Though you can get pretty far with (d)plyr, I get the most flexibility with a simple for loop (as I’m not too confident with the do() when it comes to wanting more than just the output of coefficients(), for example)
Let’s start by loading the data and loading some packages:
library(dplyr)
library(broom) # get lm output (coefficients) as a dataframe
library(reshape2) # Melt / DCAST for swapping between wide / long format
data(warpbreaks)
Next, create a list of groups we’re going to be iterating over.
GROUPS <- unique(warpbreaks$tension) # Specify groups, one unique model per group.
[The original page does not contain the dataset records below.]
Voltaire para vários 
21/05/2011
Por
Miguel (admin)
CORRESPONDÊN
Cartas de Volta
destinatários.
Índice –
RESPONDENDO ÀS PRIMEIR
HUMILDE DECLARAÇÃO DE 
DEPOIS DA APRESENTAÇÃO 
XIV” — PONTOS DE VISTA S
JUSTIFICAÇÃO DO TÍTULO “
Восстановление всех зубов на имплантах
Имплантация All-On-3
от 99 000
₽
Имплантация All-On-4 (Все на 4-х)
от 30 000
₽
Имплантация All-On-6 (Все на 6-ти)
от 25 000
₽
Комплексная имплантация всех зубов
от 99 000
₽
The code to answer your question, in this case, would be something of the sorts:
for (i in 1:length(GROUPS)){
CURRENT_GROUP <- GROUPS[i]
df <- filter(warpbreaks, tension==CURRENT_GROUP) # subset the dataframe
fit <- lm(breaks ~ wool, data = df) # Build a model
coeff <- tidy(fit) # Get a pretty data frame of the coefficients & p values
coeff <- coeff[,c(1,2,5)] # Extract P.Value & Estimate
# Rename (intercept) to INT for pretty column names
coeff[coeff$term=="(Intercept)", ]$term <- "INT"
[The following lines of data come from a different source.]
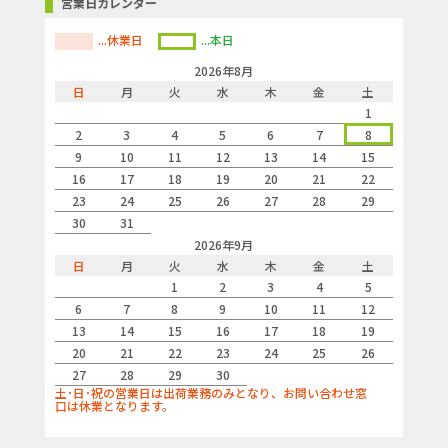
営業日カレンダー
...休業日
...本日
2026年8月
日
月
火
水
木
金
土
1
2
3
4
5
6
7
8
9
10
11
12
13
14
15
16
17
18
19
20
21
22
23
24
25
26
27
28
29
30
31
2026年9月
日
月
火
水
木
金
土
1
2
3
4
5
6
7
8
9
10
11
12
13
14
15
16
17
18
19
20
21
22
23
24
25
26
27
28
29
30
土･日･祝の営業日は出荷業務のみとなり、お問い合わせ窓
口は休業となります。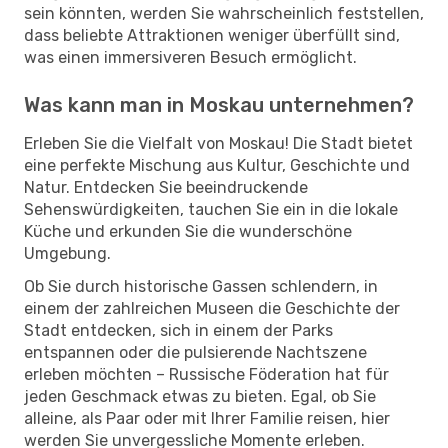
sein könnten, werden Sie wahrscheinlich feststellen,
dass beliebte Attraktionen weniger überfüllt sind,
was einen immersiveren Besuch ermöglicht.
Was kann man in Moskau unternehmen?
Erleben Sie die Vielfalt von Moskau! Die Stadt bietet
eine perfekte Mischung aus Kultur, Geschichte und
Natur. Entdecken Sie beeindruckende
Sehenswürdigkeiten, tauchen Sie ein in die lokale
Küche und erkunden Sie die wunderschöne
Umgebung.
Ob Sie durch historische Gassen schlendern, in
einem der zahlreichen Museen die Geschichte der
Stadt entdecken, sich in einem der Parks
entspannen oder die pulsierende Nachtszene
erleben möchten – Russische Föderation hat für
jeden Geschmack etwas zu bieten. Egal, ob Sie
alleine, als Paar oder mit Ihrer Familie reisen, hier
werden Sie unvergessliche Momente erleben.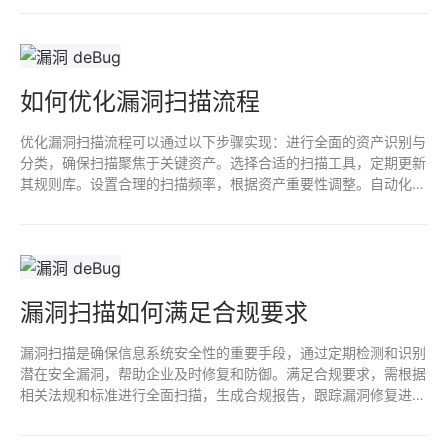
的具体漏洞，两者互为补充。
如何优化漏洞扫描流程
优化漏洞扫描流程可以通过以下步骤实现：进行全面的资产识别与
分类，确保扫描聚焦于关键资产。选择合适的扫描工具，定期更新
其规则库。设置合理的扫描频率，根据资产重要性调整。自动化报
告生成与漏洞管理流程，以提高响应效率。最后，定期评估与审计
扫描结果，确保持续改进和风险管理。
漏洞扫描如何满足合规要求
漏洞扫描是确保信息系统安全性的重要手段，通过定期检测和识别
潜在安全漏洞，帮助企业及时修复和防御。满足合规要求，需根据
相关法规和标准进行全面扫描，生成合规报告，跟踪漏洞修复进
度。漏洞扫描可提高企业安全意识，降低数据泄露风险，维护客户
信任，保护企业声誉。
# Make it into wide format with reshape2 package.
coeff <- coeff %>% melt(id.vars=c("term"))
# Defactor the resulting data.frame
coeff <- mutate(coeff,
variable=as.character(variable),
term=as.character(term))
# Rename for prettier column names later
coeff[coeff$variable=="estimate", ]$variable <- "Beta"
coeff[coeff$variable=="p.value", ]$variable <- "P"
coeff <- dcast(coeff, .~term+variable)[,-1]
rsquared <- summary(fit)$r.squared
# Create a df out of what we just did.
row <- cbind(
data.frame(
group=CURRENT_GROUP,
rsquared=rsquared),
coeff
)
# If first iteration, create data.frame -- otherwise: rowbind
if (i==1){
RESULT_ROW = row
}
else{
RESULT_ROW = rbind(RESULT_ROW, row)
} # End if.
} # End for loop
When writing the inner for loop code, just test something out by simulating the loop (first run i <- 1, run the inner loop code step by step, then run i <- 2 etc.).
The resulting dataframe:
RESULT_ROW
## group rsquared INT_Beta INT_P woolB_Beta woolB_P
## 1 L 0.26107601 44.55556 9.010046e-08 -16.333333 0.03023435
## 2 M 0.07263228 24.00000 5.991177e-07 4.777778 0.27947884
## 3 H 0.12666292 24.55556 9.234773e-08 -5.777778 0.14719571
I’m not saying this is better than the answers described above, I just like the fact that this gives me the flexibility to extract anything from any model (not just lm models that have a pretty coefficients() function).